* [PROBLEM STATEMENT] Look through the listing below and report the lines that have the word "ideas" in them.
>>>
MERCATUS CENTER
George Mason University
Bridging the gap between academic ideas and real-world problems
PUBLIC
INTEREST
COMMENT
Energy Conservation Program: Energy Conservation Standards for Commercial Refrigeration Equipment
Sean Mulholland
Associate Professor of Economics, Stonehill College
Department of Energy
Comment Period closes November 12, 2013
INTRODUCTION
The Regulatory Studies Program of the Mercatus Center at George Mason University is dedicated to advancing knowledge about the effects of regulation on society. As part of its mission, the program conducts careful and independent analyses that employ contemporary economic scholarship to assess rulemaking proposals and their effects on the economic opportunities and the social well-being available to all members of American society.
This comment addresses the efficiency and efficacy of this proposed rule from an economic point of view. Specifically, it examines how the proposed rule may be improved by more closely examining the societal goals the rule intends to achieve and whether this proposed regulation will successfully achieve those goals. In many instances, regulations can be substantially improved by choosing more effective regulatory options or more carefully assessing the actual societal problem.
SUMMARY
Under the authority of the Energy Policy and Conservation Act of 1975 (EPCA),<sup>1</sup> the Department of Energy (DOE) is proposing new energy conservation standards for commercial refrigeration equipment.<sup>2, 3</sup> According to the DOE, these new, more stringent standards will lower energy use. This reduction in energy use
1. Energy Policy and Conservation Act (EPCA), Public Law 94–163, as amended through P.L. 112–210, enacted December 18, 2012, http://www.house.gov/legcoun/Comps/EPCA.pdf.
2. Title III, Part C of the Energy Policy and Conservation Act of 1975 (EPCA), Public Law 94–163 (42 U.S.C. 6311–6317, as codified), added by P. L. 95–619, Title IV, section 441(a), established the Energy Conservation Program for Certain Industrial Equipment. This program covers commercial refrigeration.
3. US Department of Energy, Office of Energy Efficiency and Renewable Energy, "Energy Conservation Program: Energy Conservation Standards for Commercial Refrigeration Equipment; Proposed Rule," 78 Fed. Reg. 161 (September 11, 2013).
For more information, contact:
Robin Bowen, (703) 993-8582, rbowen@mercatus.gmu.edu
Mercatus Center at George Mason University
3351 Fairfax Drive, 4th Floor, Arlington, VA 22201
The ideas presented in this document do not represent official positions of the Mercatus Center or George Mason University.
<<<
* [RESPONSE TO THE TASK]
Bridging the gap between academic ideas and real-world problems
The ideas presented in this document do not represent official positions of the Mercatus Center or George Mason University.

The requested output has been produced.